Governance strategies:
- Automated detection: track the historical pass rate of every test. When it drops below a threshold, flag it as flaky.
- Automated quarantine: remove flaky tests from the critical path (they no longer block merges), but continue running them to collect data.
- Ownership tracking: every test must have a clear owner. Flaky tests automatically notify the owner.
- Repair SLA: set a time limit for fixing flaky tests. If the deadline passes without a fix, automatically disable the test.
- Root cause analysis: common causes include race conditions, external service dependencies, state leakage between tests, and resource contention. Categorized statistics help reduce flakiness at the source.
Observability makes the feedback loop itself measurable. A CI system needs metrics across four dimensions:
- Speed: CI duration p50/p95 (tail latency matters most), queue wait time, slowest tests top-N.
- Reliability: flaky rate (overall and per-test), CI success rate (excluding flaky noise), trunk stability.
- Efficiency: build and test cache hit rates, compute utilization.
- Quality: test coverage trend, defect escape rate — the number of defects that passed CI but were found in production.
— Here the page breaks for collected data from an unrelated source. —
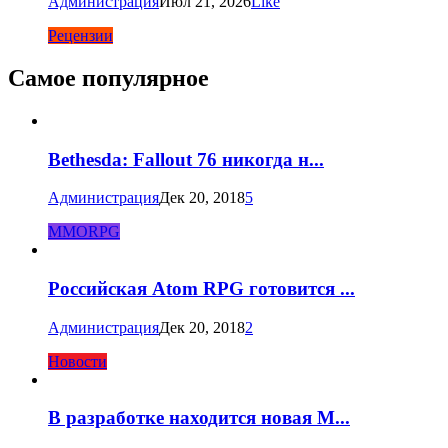
Администрация
Июл 21, 2026
Like
Рецензии
Самое популярное
Bethesda: Fallout 76 никогда н...
Администрация
Дек 20, 2018
5
MMORPG
Российская Atom RPG готовится ...
Администрация
Дек 20, 2018
2
Новости
В разработке находится новая M...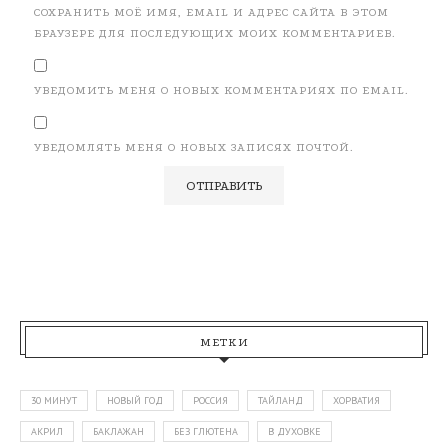
СОХРАНИТЬ МОЁ ИМЯ, EMAIL И АДРЕС САЙТА В ЭТОМ
БРАУЗЕРЕ ДЛЯ ПОСЛЕДУЮЩИХ МОИХ КОММЕНТАРИЕВ.
УВЕДОМИТЬ МЕНЯ О НОВЫХ КОММЕНТАРИЯХ ПО EMAIL.
УВЕДОМЛЯТЬ МЕНЯ О НОВЫХ ЗАПИСЯХ ПОЧТОЙ.
МЕТКИ
30 МИНУТ
НОВЫЙ ГОД
РОССИЯ
ТАЙЛАНД
ХОРВАТИЯ
АКРИЛ
БАКЛАЖАН
БЕЗ ГЛЮТЕНА
В ДУХОВКЕ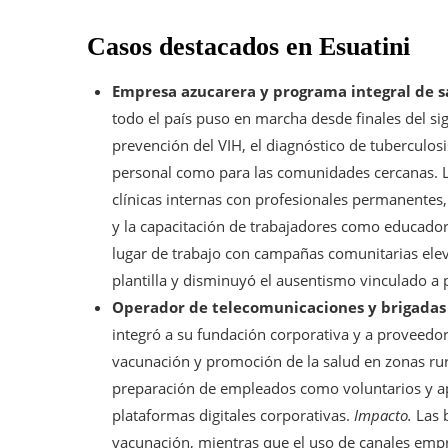
Casos destacados en Esuatini
Empresa azucarera y programa integral de s
todo el país puso en marcha desde finales del sig
prevención del VIH, el diagnóstico de tuberculosis
personal como para las comunidades cercanas. La
clínicas internas con profesionales permanentes
y la capacitación de trabajadores como educado
lugar de trabajo con campañas comunitarias elevó
plantilla y disminuyó el ausentismo vinculado a
Operador de telecomunicaciones y brigadas
integró a su fundación corporativa y a proveedor
vacunación y promoción de la salud en zonas rura
preparación de empleados como voluntarios y a
plataformas digitales corporativas.
Impacto.
Las b
vacunación, mientras que el uso de canales empre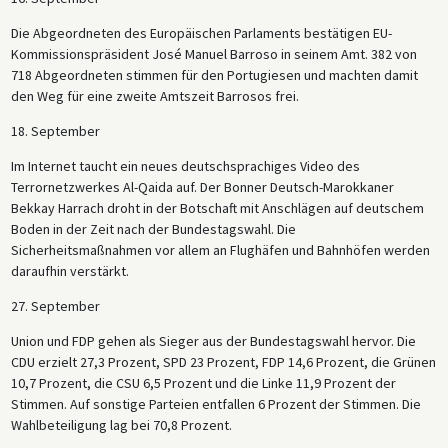
Die Abgeordneten des Europäischen Parlaments bestätigen EU-
Kommissionspräsident José Manuel Barroso in seinem Amt. 382 von
718 Abgeordneten stimmen für den Portugiesen und machten damit
den Weg für eine zweite Amtszeit Barrosos frei.
18. September
Im Internet taucht ein neues deutschsprachiges Video des
Terrornetzwerkes Al-Qaida auf. Der Bonner Deutsch-Marokkaner
Bekkay Harrach droht in der Botschaft mit Anschlägen auf deutschem
Boden in der Zeit nach der Bundestagswahl. Die
Sicherheitsmaßnahmen vor allem an Flughäfen und Bahnhöfen werden
daraufhin verstärkt.
27. September
Union und FDP gehen als Sieger aus der Bundestagswahl hervor. Die
CDU erzielt 27,3 Prozent, SPD 23 Prozent, FDP 14,6 Prozent, die Grünen
10,7 Prozent, die CSU 6,5 Prozent und die Linke 11,9 Prozent der
Stimmen. Auf sonstige Parteien entfallen 6 Prozent der Stimmen. Die
Wahlbeteiligung lag bei 70,8 Prozent.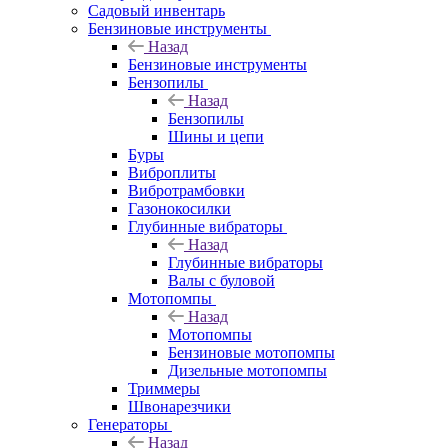
Садовый инвентарь
Бензиновые инструменты
Назад
Бензиновые инструменты
Бензопилы
Назад
Бензопилы
Шины и цепи
Буры
Виброплиты
Вибротрамбовки
Газонокосилки
Глубинные вибраторы
Назад
Глубинные вибраторы
Валы с буловой
Мотопомпы
Назад
Мотопомпы
Бензиновые мотопомпы
Дизельные мотопомпы
Триммеры
Швонарезчики
Генераторы
Назад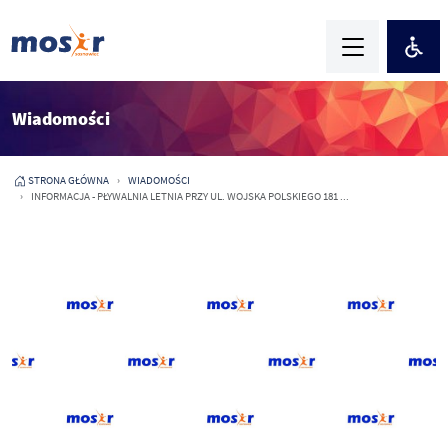
Wiadomości
STRONA GŁÓWNA
WIADOMOŚCI
INFORMACJA - PŁYWALNIA LETNIA PRZY UL. WOJSKA POLSKIEGO 181 ...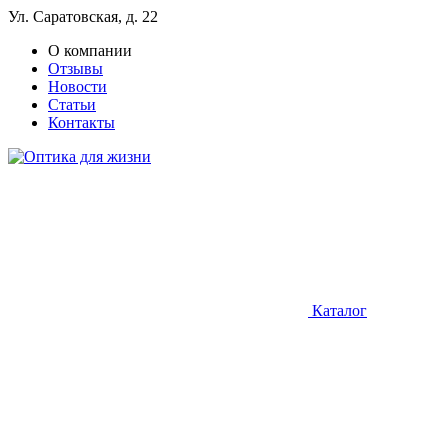
Ул. Саратовская, д. 22
О компании
Отзывы
Новости
Статьи
Контакты
Каталог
Each metric diagnoses a specific failure: CI is slow? Check p95 duration and slowest tests. Flaky rate is rising? Check categorized root causes. Builds are slow? Check cache hit rate. Is the test suite effective? Check defect escape rate.
Conclusion
In large-scale software development, build, test, and CI all determine the quality of the feedback loop, and therefore all determine iteration speed.
- If build is slow or non-hermetic, feedback is late and unreliable.
- If tests are weak or flaky, feedback is noisy or false.
- If CI is weak, feedback is optional, uneven, and disconnected from real integration.
They form a chain with a clear dependency structure:
- The build system provides the dependency graph and hermeticity — the foundation that everything else rests on.
- Automated testing uses the build system’s artifacts to verify behavior and provide confidence in changes.
- CI orchestrates build and test as a mandatory quality gate, and its efficiency is bounded by the quality of the build system and the reliability of the test suite.
Every engineering practice discussed in this post — incremental compilation, build caching, the test pyramid, test selection, merge queues, flaky test governance, observability — exists for the same reason: to make the feedback loop both fast and trustworthy.
In a small project, you can sometimes compensate for weakness in one layer with extra effort elsewhere. At scale, that stops working. If you want a large team to iterate efficiently, you need all three done well. Missing any one of them eventually shows up as slower iteration, lower confidence, or a broken trunk.